Undeterred, Shah and his colleagues quickly adapted and their system, which is the subject of a paper published Oct. 28 in Science Robotics, repeatedly produced detailed visual surveys of approximately 300,000 nesting pairs of Adélie penguins over a 2-square-kilometer area at Cape Crozier – roughly equivalent to the size of the country of Monaco – and another smaller colony of about 3,000 nesting pairs at Cape Royds. Whereas previous human-piloted drone surveys of the Cape Crozier colony took two days, each round of the new survey, completed in collaboration with National Science Foundation (NSF) and U.S. Antarctic Program (USAP), was completed in about two-and-a-half hours, thanks to a route planning algorithm that coordinated two to four autonomous drones and prioritized efficient coverage of the colony.
“Just moving all of that equipment down to a remote site and being able to prepare it, field it and deploy it with nothing other than tents and a small warming hut at your disposal, that’s really phenomenal,” said Schwager, who is senior author of the paper but, to his disappointment, was not able to join the field team. “It really goes to show how practical autonomous robotic systems can be in remote environments.”
Aerial surveys of penguin colonies have been conducted before, usually with helicopters or a single drone. The helicopter method produces great image quality but is expensive, fuel-inefficient and risks disturbing the birds. The single drone survey is time-consuming and – because the drones must be launched from a safe distance, about five kilometers (three miles) from the colony – difficult to navigate. Another shortcoming of drones is that they must fly to, over and back from the colony with only 12-15 minutes of battery life. The continuous threat of sudden changes in flying conditions further adds to the importance of a fast survey.

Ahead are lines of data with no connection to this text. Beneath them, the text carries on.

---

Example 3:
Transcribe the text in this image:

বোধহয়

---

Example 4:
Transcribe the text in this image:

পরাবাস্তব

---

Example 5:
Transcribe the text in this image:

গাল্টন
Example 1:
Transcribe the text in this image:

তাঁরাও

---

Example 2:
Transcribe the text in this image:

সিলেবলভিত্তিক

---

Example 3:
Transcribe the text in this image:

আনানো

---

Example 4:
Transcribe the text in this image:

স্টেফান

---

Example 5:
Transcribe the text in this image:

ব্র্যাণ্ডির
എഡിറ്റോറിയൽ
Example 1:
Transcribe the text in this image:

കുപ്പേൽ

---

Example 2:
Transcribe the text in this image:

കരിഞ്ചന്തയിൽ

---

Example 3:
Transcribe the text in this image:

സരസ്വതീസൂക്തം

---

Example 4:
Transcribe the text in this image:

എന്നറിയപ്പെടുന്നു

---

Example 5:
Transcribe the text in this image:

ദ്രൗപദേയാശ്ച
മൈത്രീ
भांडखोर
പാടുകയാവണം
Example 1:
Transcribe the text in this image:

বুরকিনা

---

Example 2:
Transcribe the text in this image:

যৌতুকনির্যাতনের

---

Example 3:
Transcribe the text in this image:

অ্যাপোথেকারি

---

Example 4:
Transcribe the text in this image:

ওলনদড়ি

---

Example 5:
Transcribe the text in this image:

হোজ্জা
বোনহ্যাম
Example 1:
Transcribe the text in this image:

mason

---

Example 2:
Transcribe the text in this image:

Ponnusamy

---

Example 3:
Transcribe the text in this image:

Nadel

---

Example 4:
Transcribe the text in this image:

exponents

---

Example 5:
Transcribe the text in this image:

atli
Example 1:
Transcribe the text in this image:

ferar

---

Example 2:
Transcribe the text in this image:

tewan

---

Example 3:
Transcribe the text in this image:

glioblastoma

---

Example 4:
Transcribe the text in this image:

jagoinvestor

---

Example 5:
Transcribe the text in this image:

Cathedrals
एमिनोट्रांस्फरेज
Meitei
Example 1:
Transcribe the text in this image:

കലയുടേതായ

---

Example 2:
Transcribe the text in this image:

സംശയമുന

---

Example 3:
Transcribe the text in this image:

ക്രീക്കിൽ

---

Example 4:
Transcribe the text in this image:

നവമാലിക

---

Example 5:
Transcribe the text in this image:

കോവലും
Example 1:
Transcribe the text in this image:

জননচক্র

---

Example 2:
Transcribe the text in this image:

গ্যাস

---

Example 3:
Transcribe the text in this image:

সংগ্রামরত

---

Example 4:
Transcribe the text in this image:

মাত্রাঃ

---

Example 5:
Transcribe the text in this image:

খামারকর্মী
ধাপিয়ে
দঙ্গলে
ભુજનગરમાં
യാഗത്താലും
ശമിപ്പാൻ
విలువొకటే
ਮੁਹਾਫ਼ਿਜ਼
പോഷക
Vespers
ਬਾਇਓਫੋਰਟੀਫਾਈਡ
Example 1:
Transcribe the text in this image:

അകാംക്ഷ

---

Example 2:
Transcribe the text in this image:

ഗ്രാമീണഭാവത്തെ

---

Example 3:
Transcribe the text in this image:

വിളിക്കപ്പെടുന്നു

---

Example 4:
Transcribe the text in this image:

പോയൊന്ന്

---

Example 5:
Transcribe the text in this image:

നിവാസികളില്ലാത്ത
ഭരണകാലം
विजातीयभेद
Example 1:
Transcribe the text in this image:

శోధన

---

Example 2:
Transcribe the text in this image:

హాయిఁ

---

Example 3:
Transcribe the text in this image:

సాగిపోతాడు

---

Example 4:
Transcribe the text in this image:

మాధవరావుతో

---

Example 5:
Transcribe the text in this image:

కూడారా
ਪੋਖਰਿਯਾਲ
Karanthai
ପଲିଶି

The use of multiple drones circumvents these challenges, and it was made possible by a unique route planning algorithm developed by the Stanford researchers. Given a survey space, the algorithm partitioned the space, assigned destination points to each drone and figured out how to move the drones through those points in the most efficient way, limiting backtracking and redundant travel. One crucial additional requirement was that each drone exit the space at the same place where it entered, which saves precious flight time. The algorithm also maintained a safe, constant, distance from the ground despite the changes in elevation, and had a tunable image overlap percentage to assure a complete survey. Unlike the back-and-forth action of a robotic vacuum, Schwager described the algorithm’s paths as “organic and spidery.”

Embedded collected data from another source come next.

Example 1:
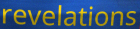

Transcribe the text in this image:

revelations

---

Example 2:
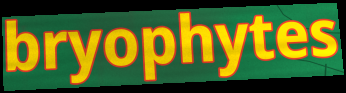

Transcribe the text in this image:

bryophytes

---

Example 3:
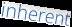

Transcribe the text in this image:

inherent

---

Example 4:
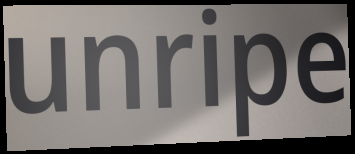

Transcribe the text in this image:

unripe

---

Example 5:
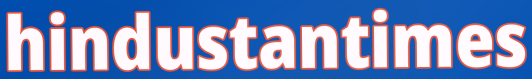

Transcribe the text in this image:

hindustantimes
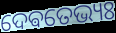
ଦେଵତେଭ୍ୟଃ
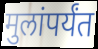
मुलांपर्यंत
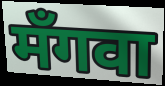
मँगवा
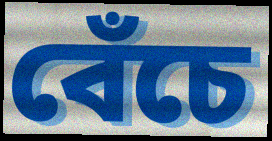
বেঁচে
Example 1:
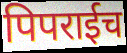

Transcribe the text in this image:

पिपराईच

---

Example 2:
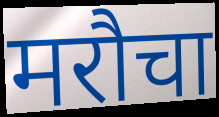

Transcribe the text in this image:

मरौचा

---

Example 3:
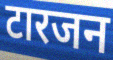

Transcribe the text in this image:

टारजन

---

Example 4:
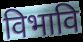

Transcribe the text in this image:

विभावि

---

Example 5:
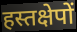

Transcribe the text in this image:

हस्तक्षेपों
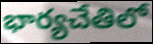
భార్యచేతిలో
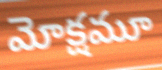
మోక్షమూ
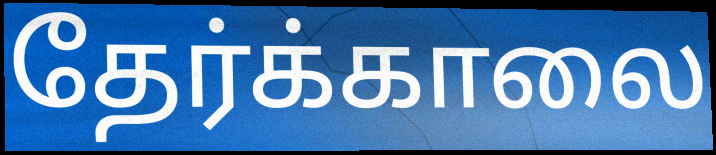
தேர்க்காலை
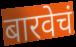
बारवेचं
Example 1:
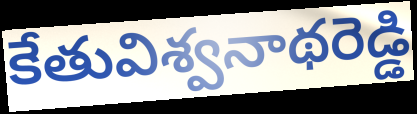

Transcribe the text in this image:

కేతువిశ్వనాథరెడ్డి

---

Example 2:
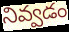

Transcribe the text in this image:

నివ్వడం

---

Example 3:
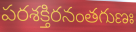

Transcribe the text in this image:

పరశక్తిరనంతగుణః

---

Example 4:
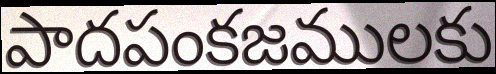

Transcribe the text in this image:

పాదపంకజములకు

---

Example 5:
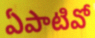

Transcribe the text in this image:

ఏపాటివో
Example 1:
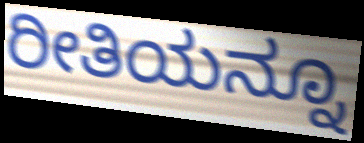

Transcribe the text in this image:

ರೀತಿಯನ್ನೂ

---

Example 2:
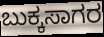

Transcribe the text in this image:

ಬುಕ್ಕಸಾಗರ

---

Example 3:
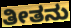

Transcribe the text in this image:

ತೀತನು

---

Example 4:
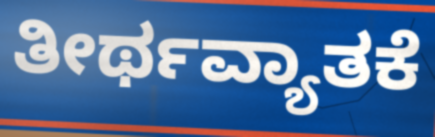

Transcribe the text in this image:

ತೀರ್ಥವ್ಯಾತಕೆ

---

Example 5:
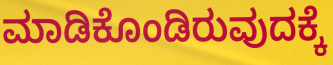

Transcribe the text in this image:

ಮಾಡಿಕೊಂಡಿರುವುದಕ್ಕೆ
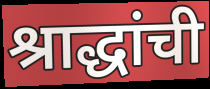
श्राद्धांची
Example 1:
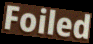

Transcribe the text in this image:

Foiled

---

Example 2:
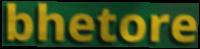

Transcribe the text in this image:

bhetore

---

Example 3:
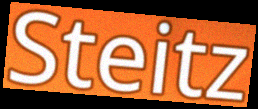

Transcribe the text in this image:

Steitz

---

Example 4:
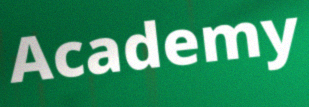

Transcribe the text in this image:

Academy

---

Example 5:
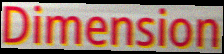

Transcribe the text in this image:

Dimension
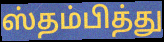
ஸ்தம்பித்து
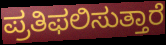
ಪ್ರತಿಫಲಿಸುತ್ತಾರೆ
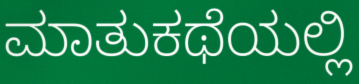
ಮಾತುಕಥೆಯಲ್ಲಿ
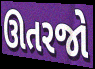
ઊતરજો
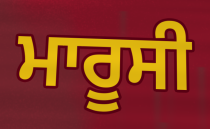
ਮਾਰੂਸੀ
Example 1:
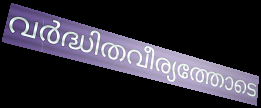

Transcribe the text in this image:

വർദ്ധിതവീര്യത്തോടെ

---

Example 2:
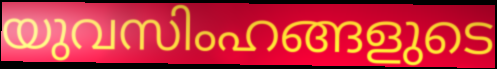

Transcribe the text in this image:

യുവസിംഹങ്ങളുടെ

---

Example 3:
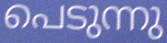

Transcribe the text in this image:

പെടുന്നു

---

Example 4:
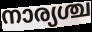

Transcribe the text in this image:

നാര്യശ്ച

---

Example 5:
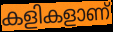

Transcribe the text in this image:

കളികളാണ്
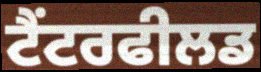
ਟੈਂਟਰਫੀਲਡ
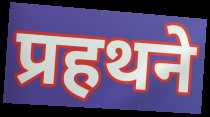
प्रहथने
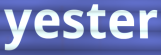
yester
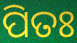
ପିତଃ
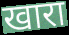
खारा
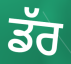
ਡੱਰ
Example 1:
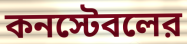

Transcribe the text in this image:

কনস্টেবলের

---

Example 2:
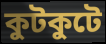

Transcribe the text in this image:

কুটকুটে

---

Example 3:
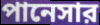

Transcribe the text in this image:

পানেসার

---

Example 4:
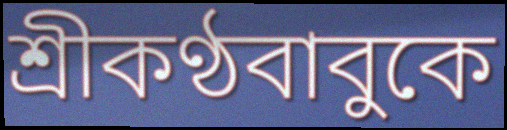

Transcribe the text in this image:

শ্রীকণ্ঠবাবুকে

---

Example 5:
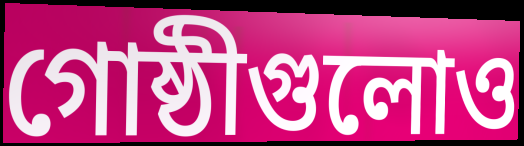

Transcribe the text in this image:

গোষ্ঠীগুলোও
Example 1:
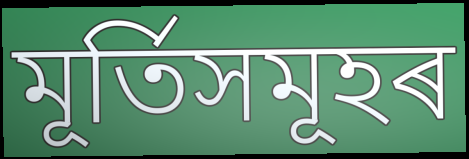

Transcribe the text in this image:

মূৰ্তিসমূহৰ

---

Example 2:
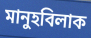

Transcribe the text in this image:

মানুহবিলাক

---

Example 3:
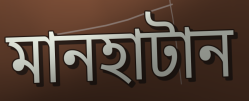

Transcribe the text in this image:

মানহাটান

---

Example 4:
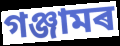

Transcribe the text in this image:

গঞ্জামৰ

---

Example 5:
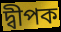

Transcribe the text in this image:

দ্বীপক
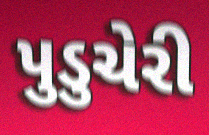
પુડુચેરી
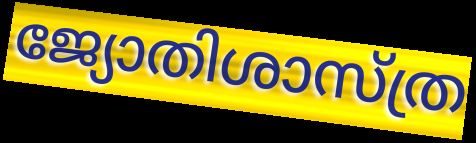
ജ്യോതിശാസ്ത്ര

“The process was quick. What had been just the algorithm’s squiggles on a screen the day before turned into a massive image of all the penguins in the colonies,” said Shah, who is lead author of the paper. “We could see people walking around the colonies and all the individual birds that were nesting and coming to and from the ocean. It was incredible.”
Eyes in the sky
The researchers envision other uses for their multi-drone system, such as traffic monitoring and tracking wildfires. They’ve already performed tests in some varied settings. They have flown over a large ranch in Marin, California, to assess the vegetation available for livestock grazing.

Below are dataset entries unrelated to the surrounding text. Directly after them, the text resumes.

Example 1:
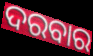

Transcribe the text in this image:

ଦରବାର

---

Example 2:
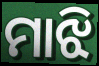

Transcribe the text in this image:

ମାଝି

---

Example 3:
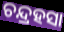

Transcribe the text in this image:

ଚନ୍ଦ୍ରହସା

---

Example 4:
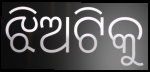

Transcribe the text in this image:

ଝିଅଟିକୁ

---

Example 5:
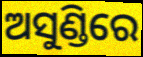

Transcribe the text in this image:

ଅସୁଣ୍ଡିରେ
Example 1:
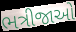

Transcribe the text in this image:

ભત્રીજાઓ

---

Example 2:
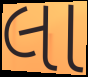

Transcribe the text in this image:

લા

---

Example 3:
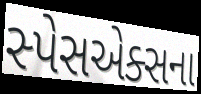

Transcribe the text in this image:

સ્પેસએક્સના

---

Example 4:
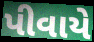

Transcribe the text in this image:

પીવાયે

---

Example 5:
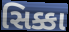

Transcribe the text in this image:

સિક્કા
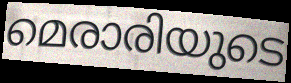
മെരാരിയുടെ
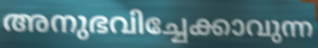
അനുഭവിച്ചേക്കാവുന്ന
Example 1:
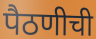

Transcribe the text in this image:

पैठणीची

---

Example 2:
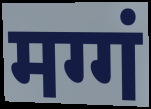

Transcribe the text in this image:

मग्गं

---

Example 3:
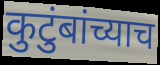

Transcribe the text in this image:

कुटुंबांच्याच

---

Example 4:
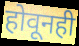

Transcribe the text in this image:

होवूनही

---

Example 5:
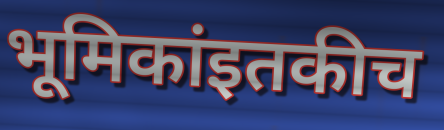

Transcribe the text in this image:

भूमिकांइतकीच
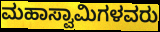
ಮಹಾಸ್ವಾಮಿಗಳವರು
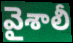
వైశాలీ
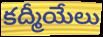
కద్మీయేలు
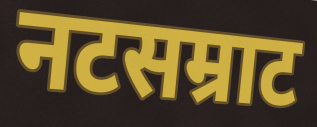
नटसम्राट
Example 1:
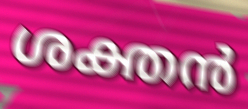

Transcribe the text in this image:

ശക്തൻ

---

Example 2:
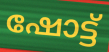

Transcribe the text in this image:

ഷോട്ട്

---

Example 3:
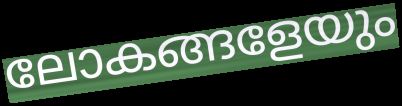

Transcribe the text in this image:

ലോകങ്ങളേയും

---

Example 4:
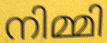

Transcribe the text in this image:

നിമ്മി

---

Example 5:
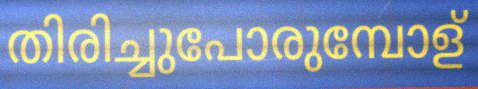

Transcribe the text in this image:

തിരിച്ചുപോരുമ്പോള്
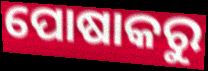
ପୋଷାକରୁ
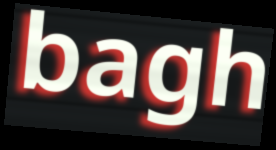
bagh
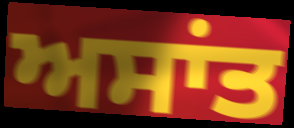
ਅਸਾਂਤ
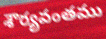
శౌర్యవంతము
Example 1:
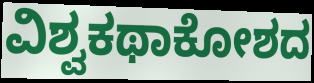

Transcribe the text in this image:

ವಿಶ್ವಕಥಾಕೋಶದ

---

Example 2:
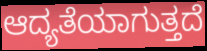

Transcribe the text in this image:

ಆದ್ಯತೆಯಾಗುತ್ತದೆ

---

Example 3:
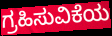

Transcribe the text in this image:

ಗ್ರಹಿಸುವಿಕೆಯ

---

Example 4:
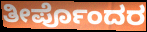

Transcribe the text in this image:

ತೀರ್ಪೊಂದರ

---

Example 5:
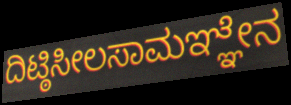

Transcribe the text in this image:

ದಿಟ್ಠಿಸೀಲಸಾಮಞ್ಞೇನ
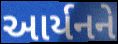
આર્યનને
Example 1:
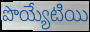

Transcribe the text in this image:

పొయ్యేటియి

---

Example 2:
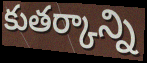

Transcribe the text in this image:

కుతర్కాన్ని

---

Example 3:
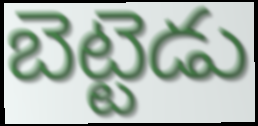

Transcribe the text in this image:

బెట్టెడు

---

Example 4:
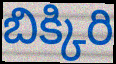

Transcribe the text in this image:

బిక్కిరి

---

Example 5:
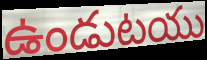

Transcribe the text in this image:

ఉండుటయు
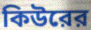
কিউরের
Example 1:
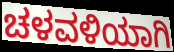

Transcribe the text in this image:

ಚಳವಳಿಯಾಗಿ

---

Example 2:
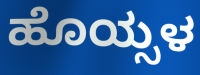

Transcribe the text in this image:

ಹೊಯ್ಸಳ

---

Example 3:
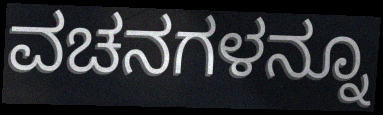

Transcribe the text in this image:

ವಚನಗಳನ್ನೂ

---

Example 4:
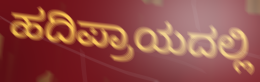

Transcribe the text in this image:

ಹದಿಪ್ರಾಯದಲ್ಲಿ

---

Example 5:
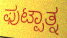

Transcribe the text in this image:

ಫುಟ್ಪಾತ್ನ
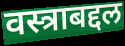
वस्त्राबद्दल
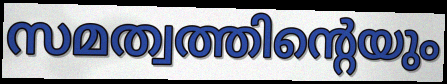
സമത്വത്തിന്റെയും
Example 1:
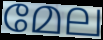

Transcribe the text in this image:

മേല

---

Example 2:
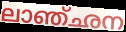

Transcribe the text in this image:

ലാഞ്ഛന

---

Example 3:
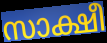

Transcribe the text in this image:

സാക്ഷീ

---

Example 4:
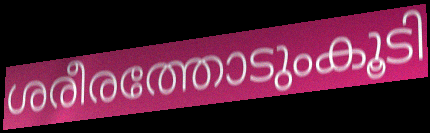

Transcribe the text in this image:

ശരീരത്തോടുംകൂടി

They also took their drones out to Mono Lake near the California-Nevada border to survey the California gull population that lives near Paoha Island in the lake’s center. Like Antarctica, the Mono Lake test had its own challenges – the birds were smaller, the researchers had to boat out to the site before releasing the drones and there was a risk of losing drones in the water (which, fortunately, did not happen).
For their part, the penguin biologists remain focused on measuring population size, birth rates and nesting density and will conduct a second round of penguin observation this year. Due to the pandemic, however, the Point Blue Conservation Science team will be on their own this time.
Thinking about the big picture – in the figurative sense – the researchers hope their system stands as evidence for the positive potential of autonomous robots and systems.
“Humans could never leap into the sky and count 300,000 penguins or track a forest fire,” said Schwager. “I think that teams of autonomous robots can really be powerful in helping us manage our changing world, our changing environment, at a scale that we never could before.”
The researchers from Point Blue Conservation Science are also co-authors of the paper. This work was funded by the National Science Foundation.